A standalone MCP server binary for the RAG subsystem is available at `extras/brainwires-rag-server/`.

## Spectral Subsystem

*Feature: `spectral`*

MSS-inspired spectral subset selection for diverse RAG retrieval. Standard top-k retrieval by cosine similarity produces redundant results. The `SpectralReranker` uses greedy log-determinant maximization to select items that are both relevant AND collectively diverse.

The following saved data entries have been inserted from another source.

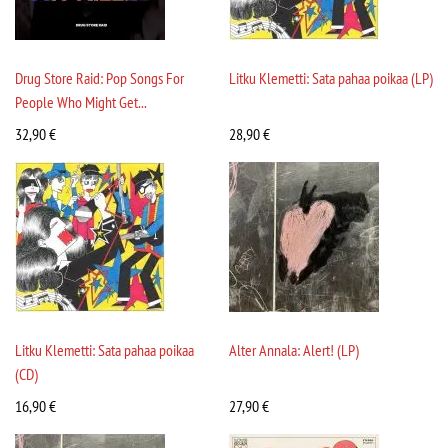
Drug Store Raid: Pop Songs For
Litku Klemetti: Sata pahaa poikaa (LP)
People Who Might Get...
32,90
€
28,90
€
Litku Klemetti: Sata pahaa poikaa
Alter Annala: Alert! (LP)
(CD)
16,90
€
27,90
€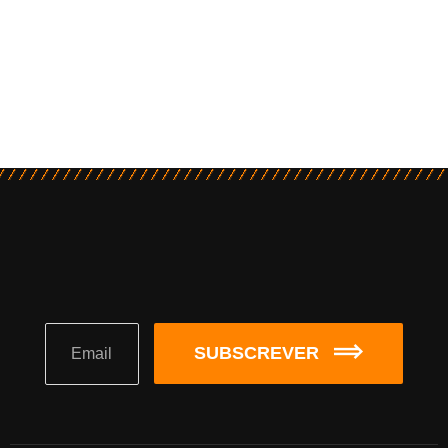
SUBSCREVER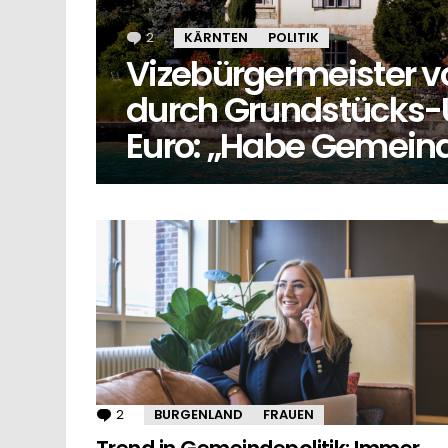
2
Kommentare
KÄRNTEN
POLITIK
Vizebürgermeister v
durch Grundstücks-
Euro: „Habe Gemein
MORE
STORIES
2
Kommentare
BURGENLAND
FRAUEN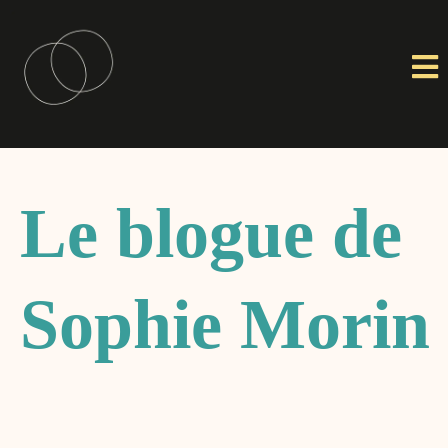
Le blogue de
Sophie Morin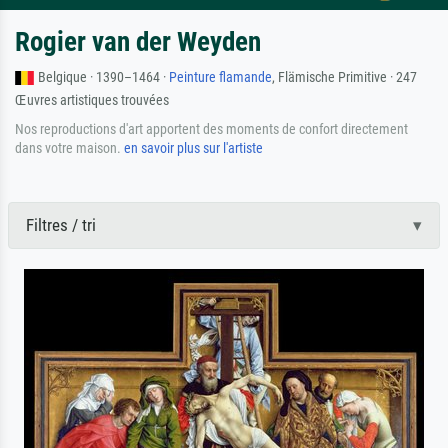
Rogier van der Weyden
Belgique · 1390–1464 ·
Peinture flamande
, Flämische Primitive · 247
Œuvres artistiques trouvées
Nos reproductions d'art apportent des moments de confort directement
dans votre maison.
en savoir plus sur l'artiste
Filtres / tri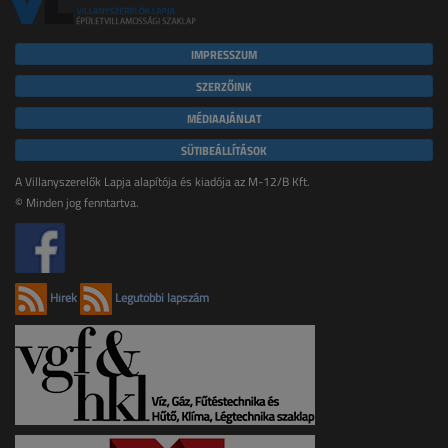
IMPRESSZUM
SZERZŐINK
MÉDIAAJÁNLAT
SÜTIBEÁLLÍTÁSOK
A Villanyszerelők Lapja alapítója és kiadója az M-12/B Kft.
© Minden jog fenntartva.
Hírek
Legutóbbi lapszám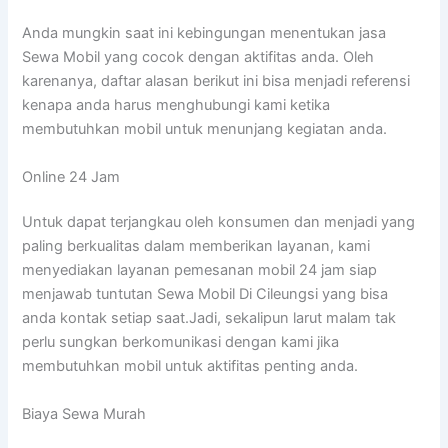
Anda mungkin saat ini kebingungan menentukan jasa
Sewa Mobil yang cocok dengan aktifitas anda. Oleh
karenanya, daftar alasan berikut ini bisa menjadi referensi
kenapa anda harus menghubungi kami ketika
membutuhkan mobil untuk menunjang kegiatan anda.
Online 24 Jam
Untuk dapat terjangkau oleh konsumen dan menjadi yang
paling berkualitas dalam memberikan layanan, kami
menyediakan layanan pemesanan mobil 24 jam siap
menjawab tuntutan Sewa Mobil Di Cileungsi yang bisa
anda kontak setiap saat.Jadi, sekalipun larut malam tak
perlu sungkan berkomunikasi dengan kami jika
membutuhkan mobil untuk aktifitas penting anda.
Biaya Sewa Murah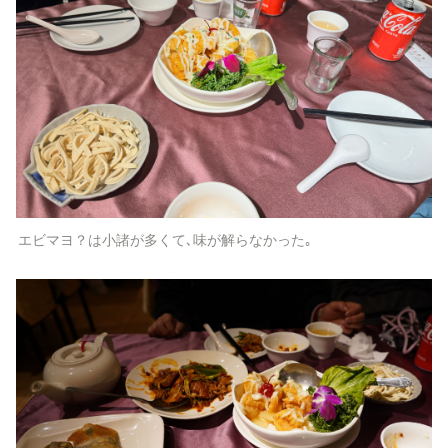
エビマヨ？は小諸が多くて､味が解らなかった｡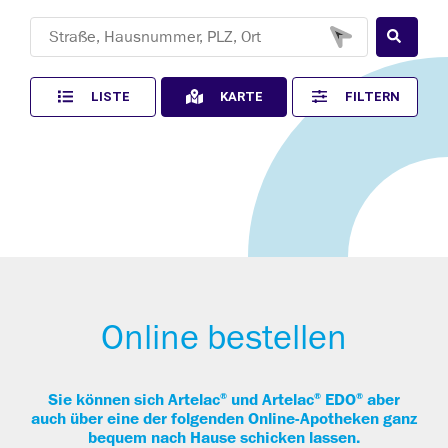
LISTE
KARTE
FILTERN
Online bestellen
®
®
®
Sie können sich Artelac
und Artelac
EDO
aber
auch über eine der folgenden Online-Apotheken ganz
bequem nach Hause schicken lassen.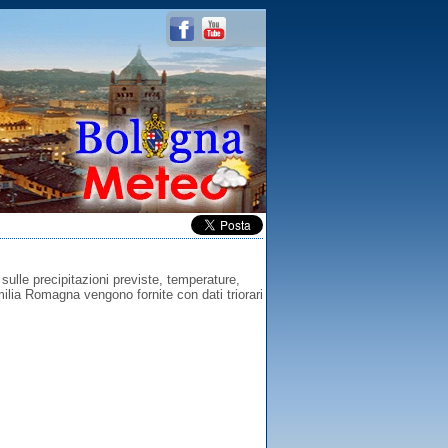
ulle precipitazioni previste, temperature,
ilia Romagna vengono fornite con dati triorari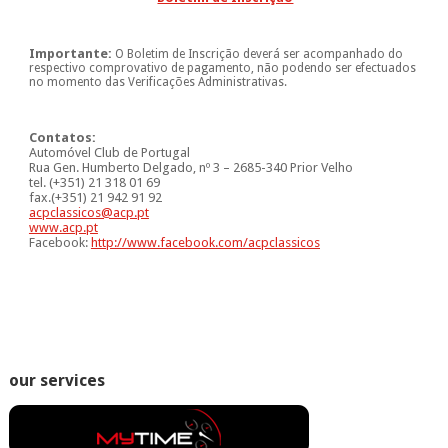
Importante:
O Boletim de Inscrição deverá ser acompanhado do
respectivo comprovativo de pagamento, não podendo ser efectuados
no momento das Verificações Administrativas.
Contatos:
Automóvel Club de Portugal
Rua Gen. Humberto Delgado, nº 3 – 2685-340 Prior Velho
tel. (+351) 21 318 01 69
fax.(+351) 21 942 91 92
acpclassicos@acp.pt
www.acp.pt
Facebook:
http://www.facebook.com/acpclassicos
our services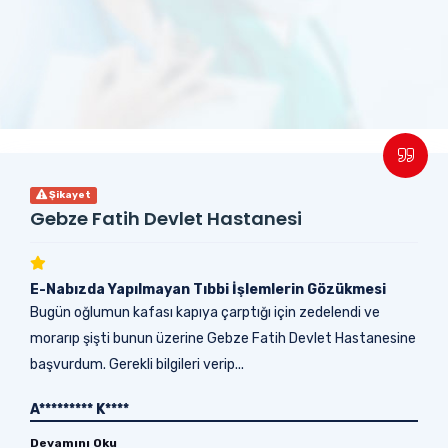
Şikayet
Gebze Fatih Devlet Hastanesi
E-Nabızda Yapılmayan Tıbbi İşlemlerin Gözükmesi
Bugün oğlumun kafası kapıya çarptığı için zedelendi ve
morarıp şişti bunun üzerine Gebze Fatih Devlet Hastanesine
başvurdum. Gerekli bilgileri verip...
A********* K****
Devamını Oku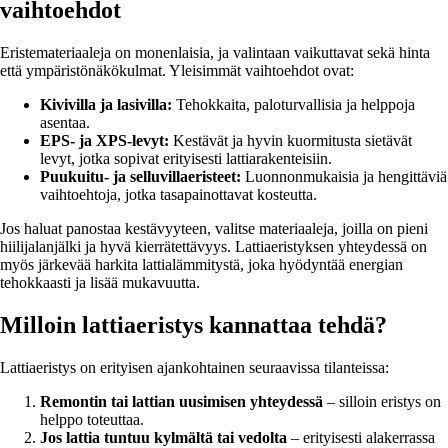
vaihtoehdot
Eristemateriaaleja on monenlaisia, ja valintaan vaikuttavat sekä hinta
että ympäristönäkökulmat. Yleisimmät vaihtoehdot ovat:
Kivivilla ja lasivilla:
Tehokkaita, paloturvallisia ja helppoja
asentaa.
EPS- ja XPS-levyt:
Kestävät ja hyvin kuormitusta sietävät
levyt, jotka sopivat erityisesti lattiarakenteisiin.
Puukuitu- ja selluvillaeristeet:
Luonnonmukaisia ja hengittäviä
vaihtoehtoja, jotka tasapainottavat kosteutta.
Jos haluat panostaa kestävyyteen, valitse materiaaleja, joilla on pieni
hiilijalanjälki ja hyvä kierrätettävyys. Lattiaeristyksen yhteydessä on
myös järkevää harkita lattialämmitystä, joka hyödyntää energian
tehokkaasti ja lisää mukavuutta.
Milloin lattiaeristys kannattaa tehdä?
Lattiaeristys on erityisen ajankohtainen seuraavissa tilanteissa:
Remontin tai lattian uusimisen yhteydessä
– silloin eristys on
helppo toteuttaa.
Jos lattia tuntuu kylmältä tai vedolta
– erityisesti alakerrassa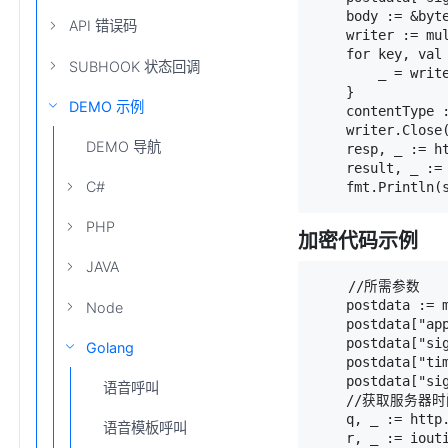
    body := &byte
API 错误码
    writer := mul
    for key, val 
SUBHOOK 状态回调
        _ = write
    }

DEMO 示例
    contentType :
    writer.Close(
DEMO 导航
    resp, _ := ht
    result, _ := 
C#
PHP
加密代码示例
JAVA
    //所需参数

    postdata := m
Node
    postdata["app
    postdata["sig
Golang
    postdata["tim
    postdata["sig
语音呼叫
    //获取服务器
    q, _ := http
语音模板呼叫
    r, _ := iouti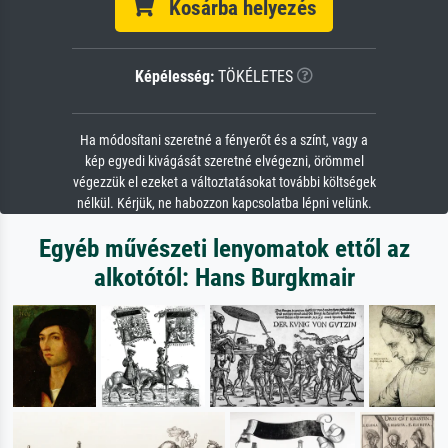
Kosárba helyezés
Képélesség:
TÖKÉLETES
Ha módosítani szeretné a fényerőt és a színt, vagy a
kép egyedi kivágását szeretné elvégezni, örömmel
végezzük el ezeket a változtatásokat további költségek
nélkül. Kérjük, ne habozzon kapcsolatba lépni velünk.
Egyéb művészeti lenyomatok ettől az
alkotótól: Hans Burgkmair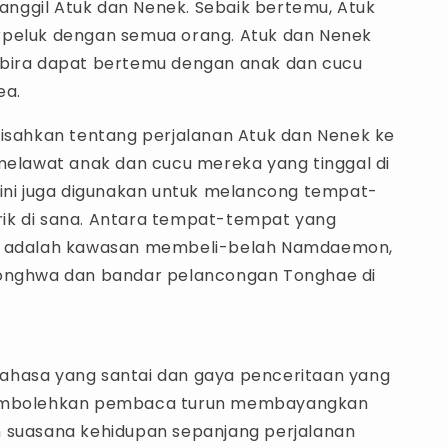
ggil Atuk dan Nenek. Sebaik bertemu, Atuk
peluk dengan semua orang. Atuk dan Nenek
bira dapat bertemu dengan anak dan cucu
ea.
gisahkan tentang perjalanan Atuk dan Nenek ke
 melawat anak dan cucu mereka yang tinggal di
 ini juga digunakan untuk melancong tempat-
k di sana. Antara tempat-tempat yang
i adalah kawasan membeli-belah Namdaemon,
Bonghwa dan bandar pelancongan Tonghae di
hasa yang santai dan gaya penceritaan yang
embolehkan pembaca turun membayangkan
 suasana kehidupan sepanjang perjalanan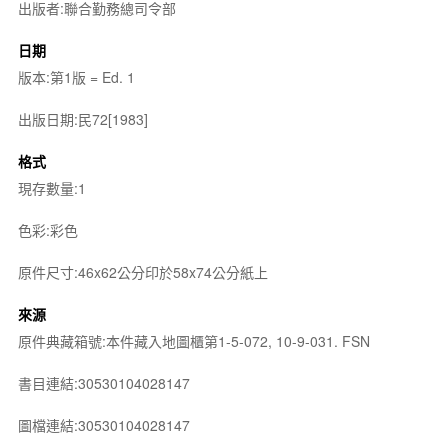
出版者:聯合勤務總司令部
日期
版本:第1版 = Ed. 1
出版日期:民72[1983]
格式
現存數量:1
色彩:彩色
原件尺寸:46x62公分印於58x74公分紙上
來源
原件典藏箱號:本件藏入地圖櫃第1-5-072, 10-9-031. FSN
書目連結:30530104028147
圖檔連結:30530104028147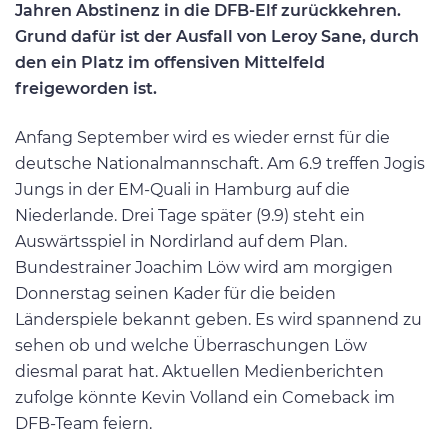
Jahren Abstinenz in die DFB-Elf zurückkehren.
Grund dafür ist der Ausfall von Leroy Sane, durch
den ein Platz im offensiven Mittelfeld
freigeworden ist.
Anfang September wird es wieder ernst für die
deutsche Nationalmannschaft. Am 6.9 treffen Jogis
Jungs in der EM-Quali in Hamburg auf die
Niederlande. Drei Tage später (9.9) steht ein
Auswärtsspiel in Nordirland auf dem Plan.
Bundestrainer Joachim Löw wird am morgigen
Donnerstag seinen Kader für die beiden
Länderspiele bekannt geben. Es wird spannend zu
sehen ob und welche Überraschungen Löw
diesmal parat hat. Aktuellen Medienberichten
zufolge könnte Kevin Volland ein Comeback im
DFB-Team feiern.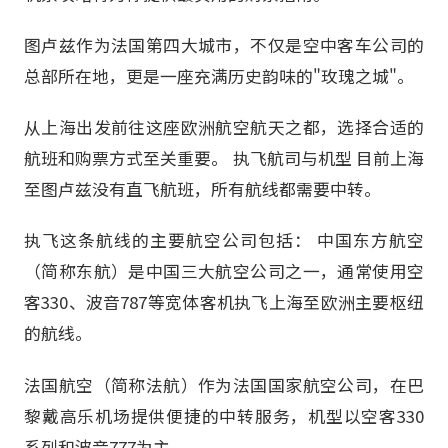
图卢兹作为法国第四大城市，不仅是空中客车公司的
总部所在地，更是一座充满历史韵味的"玫瑰之城"。
从上海出发前往这座欧洲航空航天之都，选择合适的
航班和购票方式至关重要。 执飞航司与机型 目前上海
至图卢兹没有直飞航班，所有航线都需要中转。
执飞这条航线的主要航空公司包括： 中国东方航空
（简称东航）是中国三大航空公司之一，通常使用空
客330、波音787等宽体客机执飞上海至欧洲主要枢纽
的航线。
法国航空（简称法航）作为法国国家航空公司，在巴
黎戴高乐机场提供便捷的中转服务，机型以空客330
系列和波音777为主。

**Algorithm:** Build a relevance-weighted kernel matrix `L_ij = (r_i^lambda) * (r_j^lambda) * cos_sim(v_i, v_j)` and greedily select the subset that maximizes `log det(L_S)`. Achieves a (1-1/e) approximation ratio with O(n*k^2) complexity via incremental Cholesky updates.

```rust
use brainwires_knowledge::spectral::{SpectralReranker, SpectralSelectConfig};

let reranker = SpectralReranker::new(SpectralSelectConfig {
    lambda: 0.5,          // relevance/diversity trade-off (0=diverse, 1=relevant)
    min_candidates: 10,   // skip spectral below this threshold
    ..Default::default()
});

let selected_indices = reranker.rerank(&search_results, &embeddings, 10);
```

The `DiversityReranker` trait allows custom reranking implementations.

## Code Analysis

*Feature: `code-analysis`*

Tree-sitter based AST analysis for symbol extraction and code navigation. Requires `tree-sitter-languages` for parser support.

**Key types:**

| Type | Description |
|------|-------------|
| `Definition` | Symbol definition with location, kind, and visibility |
| `Reference` | Symbol reference with kind (`Call`, `Import`, `TypeRef`, etc.) |
| `CallGraphNode` | Node in a call graph with caller/callee edges |
| `SymbolKind` | `Function`, `Method`, `Class`, `Interface`, `Struct`, `Enum`, etc. |
| `Visibility` | `Public`, `Private`, `Protected`, `Internal` |

**Modules:**

- `repomap` — AST-based symbol extraction across a repository
- `storage` — LanceDB persistence for code relations

## Integration

Use via the `brainwires` facade crate:

```toml
[dependencies]
brainwires = { version = "0.10", features = ["cognition"] }
```

Or depend on `brainwires-knowledge` directly:

```toml
[dependencies]
brainwires-knowledge = { version = "0.10", features = ["native"] }
```

**Import path migration:**

| Old path | New path |
|----------|----------|
| `brainwires_brain::BrainClient` | `brainwires_knowledge::knowledge::BrainClient` |
| `brainwires_brain::EntityStore` | `brainwires_knowledge::knowledge::EntityStore` |
| `brainwires_prompting::TechniqueLibrary` | `brainwires_knowledge::prompting::TechniqueLibrary` |
| `brainwires_prompting::PromptGenerator` | `brainwires_knowledge::prompting::PromptGenerator` |
| `brainwires_rag::RagClient` | `brainwires_knowledge::rag::RagClient` |
| `brainwires_rag::Config` | `brainwires_knowledge::rag::Config` |

Most types are also re-exported at the crate root and in the `prelude` module:

```rust
use brainwires_knowledge::prelude::*;
// BrainClient, EntityStore, PromptGenerator, RagClient, SpectralReranker, etc.
```

## License

Licensed under either of [Apache License, Version 2.0](LICENSE-APACHE) or [MIT License](LICENSE-MIT) at your option.